If sexual orientation were a choice, it would presumably be possible to choose differently. Decades of attempts to do exactly that, through what are known as conversion practices, have consistently failed and caused serious damage. A Stanford Medicine study of 4,426 LGBTQ+ adults found that those who recalled undergoing conversion practices showed significantly higher rates of depression, post-traumatic stress disorder, and suicidal thoughts. People exposed to efforts targeting both sexual orientation and gender identity experienced the greatest harm, with elevated symptoms of both PTSD and suicidality.

These findings are not isolated. Every major medical and mental health organization in the United States, including the American Medical Association, the American Academy of Pediatrics, and the American Psychological Association, has issued statements opposing conversion therapy. The consistent failure of these practices, combined with the psychological damage they cause, is itself evidence that sexual orientation is not something that can be willed or coached away.

Why the “Choice” Framing Persists

Part of the confusion comes from conflating orientation with behavior. A person can choose whether to act on their attractions, who to date, or whether to come out. But the underlying pattern of attraction itself, who you find compelling, who you fall in love with, is not something people report choosing. Surveys consistently show that gay and lesbian individuals describe their orientation as something they discovered about themselves, not something they decided.

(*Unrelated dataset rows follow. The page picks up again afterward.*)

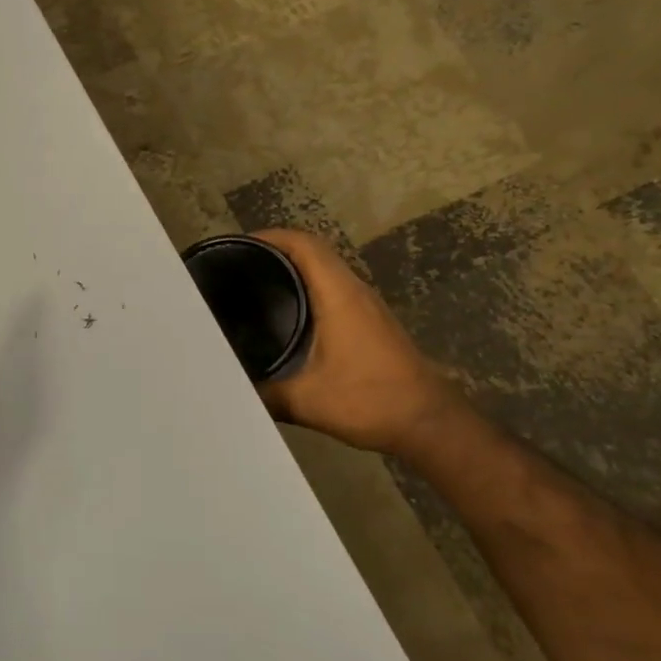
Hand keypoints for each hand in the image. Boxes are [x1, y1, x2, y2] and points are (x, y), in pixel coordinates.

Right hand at [251, 229, 462, 457]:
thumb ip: (265, 393)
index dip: (269, 237)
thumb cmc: (370, 401)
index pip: (303, 245)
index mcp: (338, 295)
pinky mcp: (371, 321)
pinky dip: (307, 287)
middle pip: (313, 251)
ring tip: (254, 284)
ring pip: (325, 269)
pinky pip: (334, 288)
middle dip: (274, 250)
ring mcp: (366, 305)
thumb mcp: (307, 401)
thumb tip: (231, 388)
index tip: (236, 246)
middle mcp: (354, 290)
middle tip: (236, 266)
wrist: (429, 423)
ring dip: (293, 268)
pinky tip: (287, 313)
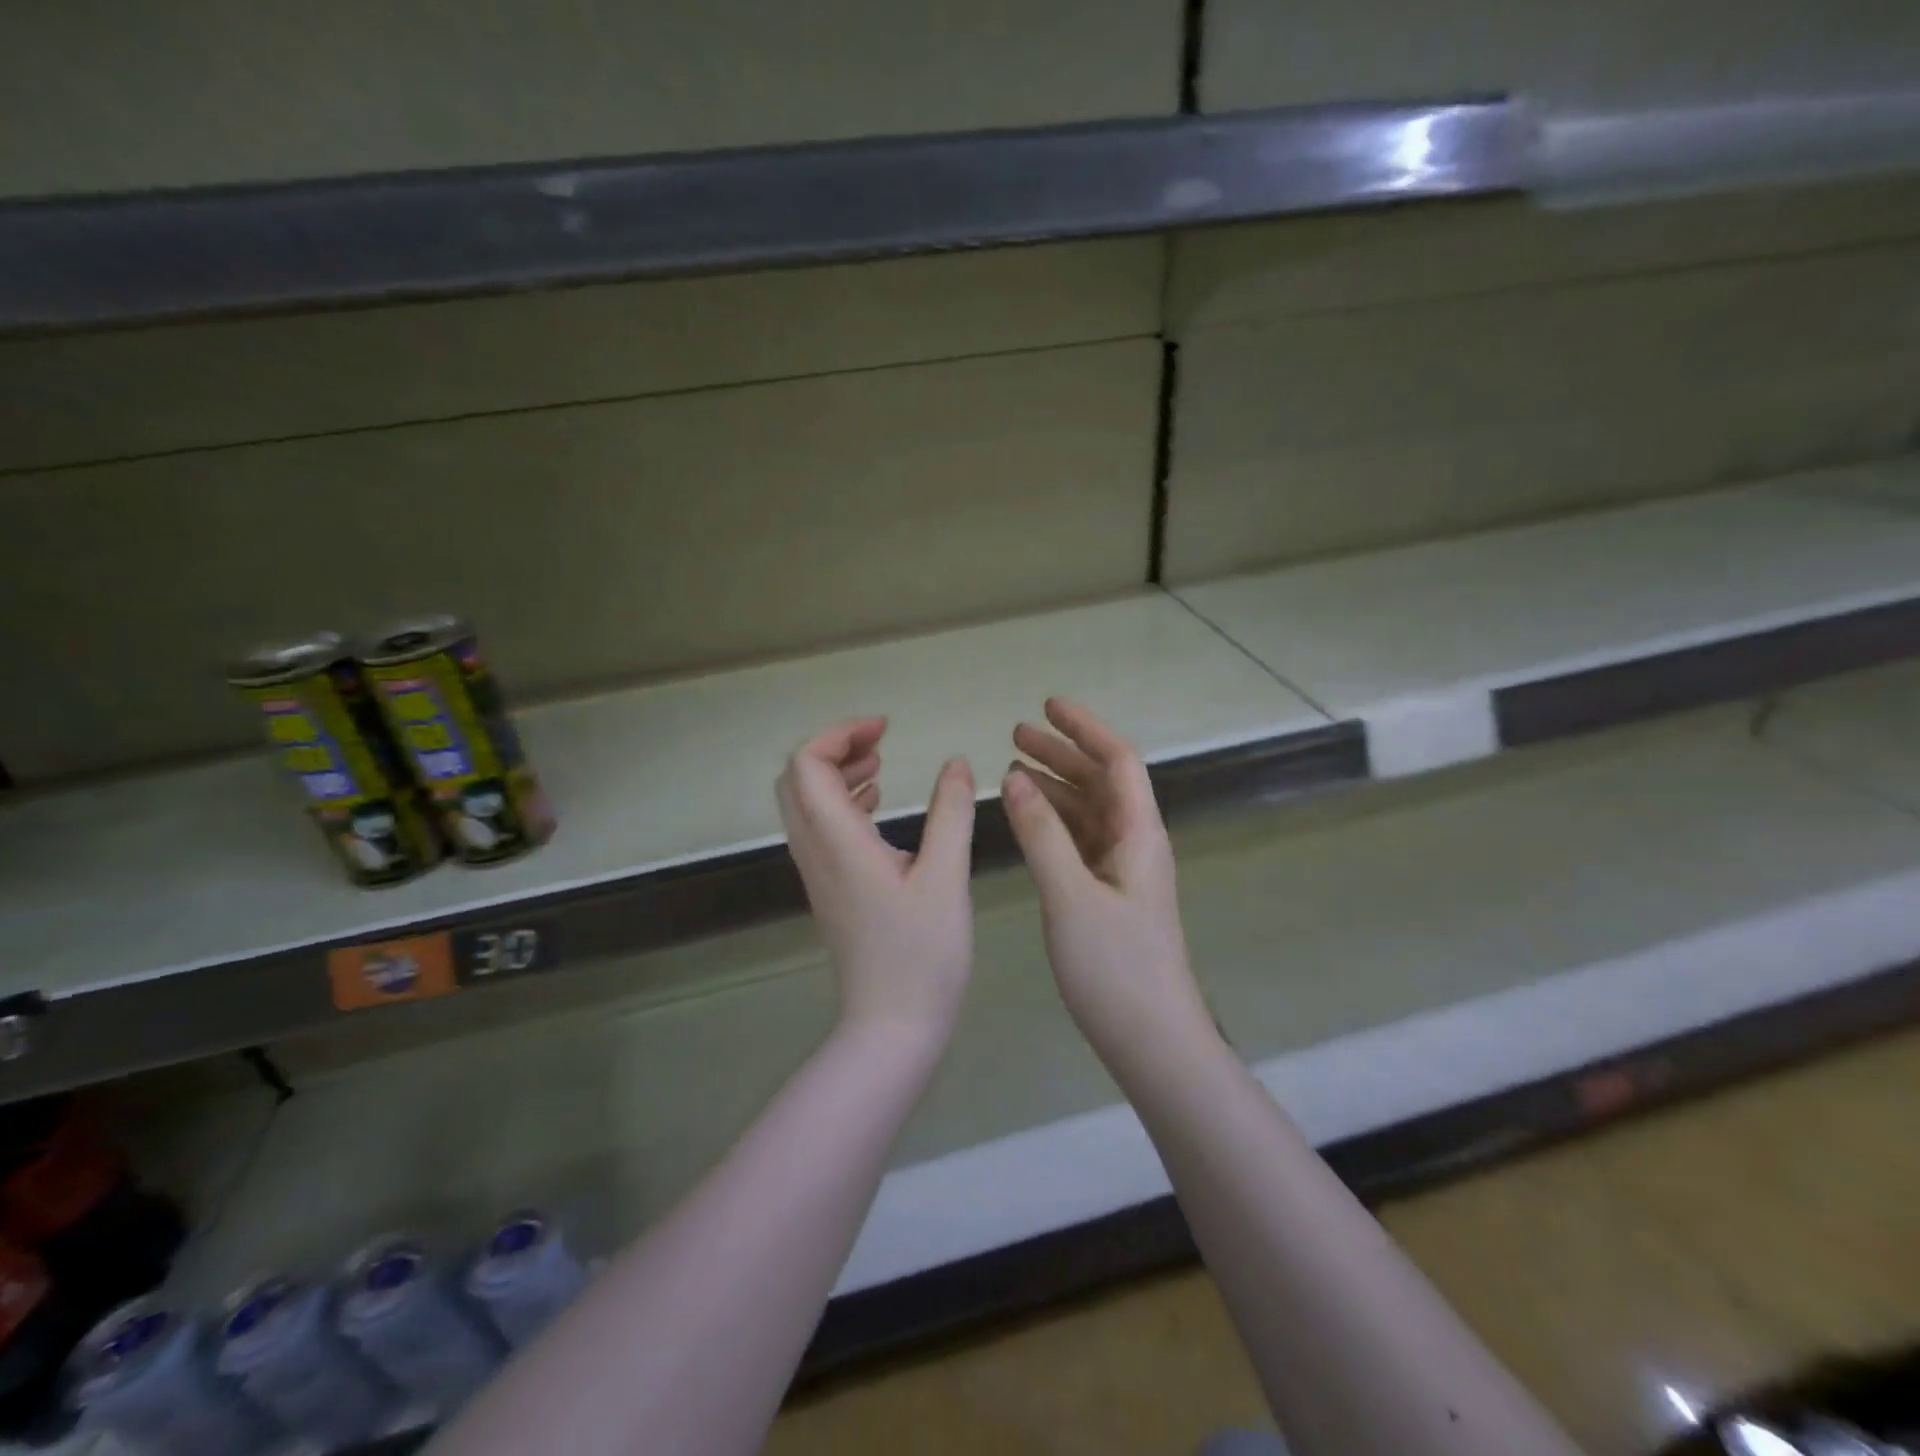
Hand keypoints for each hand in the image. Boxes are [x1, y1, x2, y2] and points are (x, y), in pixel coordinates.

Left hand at [776, 718, 975, 1045]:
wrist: (891, 1026)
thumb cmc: (923, 954)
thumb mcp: (947, 877)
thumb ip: (950, 813)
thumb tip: (957, 763)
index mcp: (837, 841)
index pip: (806, 764)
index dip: (839, 734)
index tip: (886, 730)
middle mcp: (814, 851)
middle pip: (796, 778)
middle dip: (834, 749)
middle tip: (882, 745)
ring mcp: (816, 872)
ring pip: (804, 804)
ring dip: (836, 775)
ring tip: (882, 767)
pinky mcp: (828, 889)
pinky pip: (818, 829)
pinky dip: (840, 804)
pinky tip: (877, 808)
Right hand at [1003, 699, 1216, 1071]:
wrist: (1150, 1039)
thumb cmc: (1115, 966)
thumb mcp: (1070, 895)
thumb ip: (1041, 834)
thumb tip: (1015, 778)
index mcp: (1139, 834)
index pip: (1118, 761)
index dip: (1085, 729)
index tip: (1047, 706)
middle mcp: (1135, 844)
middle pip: (1101, 782)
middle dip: (1063, 753)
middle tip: (1016, 734)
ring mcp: (1122, 871)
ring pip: (1088, 812)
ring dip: (1055, 787)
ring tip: (1013, 770)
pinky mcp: (1108, 895)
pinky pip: (1080, 842)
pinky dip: (1053, 823)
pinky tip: (1027, 820)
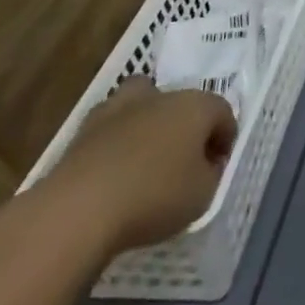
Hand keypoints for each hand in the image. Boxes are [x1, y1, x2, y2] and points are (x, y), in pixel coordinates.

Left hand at [17, 79, 236, 264]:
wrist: (79, 209)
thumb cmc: (154, 197)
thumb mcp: (203, 195)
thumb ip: (211, 174)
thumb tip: (206, 164)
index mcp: (195, 105)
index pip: (222, 112)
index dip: (225, 138)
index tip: (218, 167)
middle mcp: (161, 96)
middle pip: (182, 103)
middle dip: (188, 126)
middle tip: (185, 160)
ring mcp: (119, 108)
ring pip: (142, 103)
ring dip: (149, 122)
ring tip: (146, 156)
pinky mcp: (84, 129)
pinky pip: (111, 128)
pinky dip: (117, 141)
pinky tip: (115, 169)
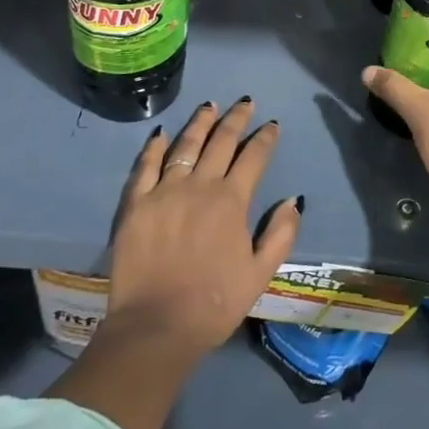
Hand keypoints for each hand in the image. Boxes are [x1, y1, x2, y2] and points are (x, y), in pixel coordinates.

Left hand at [105, 100, 301, 361]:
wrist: (156, 326)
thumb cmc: (214, 303)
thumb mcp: (260, 274)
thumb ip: (280, 233)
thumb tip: (293, 199)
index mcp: (232, 201)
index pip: (253, 158)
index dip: (265, 138)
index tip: (272, 124)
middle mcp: (199, 186)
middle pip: (221, 142)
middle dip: (236, 119)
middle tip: (245, 103)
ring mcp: (164, 191)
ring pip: (185, 145)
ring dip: (200, 123)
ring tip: (209, 106)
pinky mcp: (136, 203)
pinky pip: (146, 166)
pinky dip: (155, 147)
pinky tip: (162, 134)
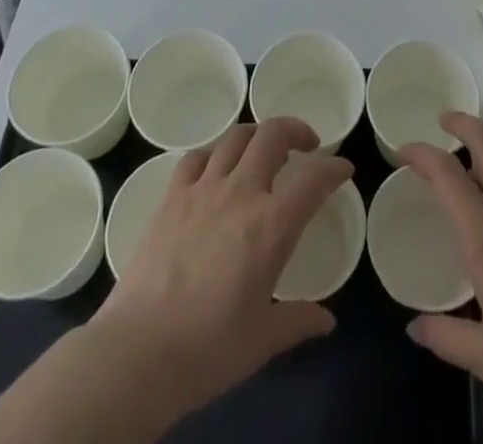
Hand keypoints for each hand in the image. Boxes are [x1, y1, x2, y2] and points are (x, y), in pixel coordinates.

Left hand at [85, 118, 353, 427]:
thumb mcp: (263, 340)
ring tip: (263, 150)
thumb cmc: (209, 348)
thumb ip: (297, 321)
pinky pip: (196, 157)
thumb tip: (326, 321)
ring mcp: (203, 189)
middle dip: (296, 130)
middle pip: (273, 134)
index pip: (314, 179)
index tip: (343, 169)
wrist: (139, 352)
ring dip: (256, 135)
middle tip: (306, 145)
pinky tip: (215, 170)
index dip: (334, 168)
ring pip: (236, 137)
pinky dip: (213, 154)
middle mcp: (241, 192)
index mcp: (272, 224)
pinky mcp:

Another source of confusion is that sexuality can be fluid for some people, particularly women, with attractions shifting somewhat over time. But fluidity is not the same as choice. A person whose attractions evolve is not choosing to change them any more than someone whose taste in food changes over the years is deciding to like new flavors. The shift happens on its own.

The weight of evidence from genetics, prenatal hormone research, immunology, and neuroscience all converges on the same conclusion: sexual orientation is a deeply rooted trait with biological underpinnings. It is not something a person picks, and it is not something that can be unpicked.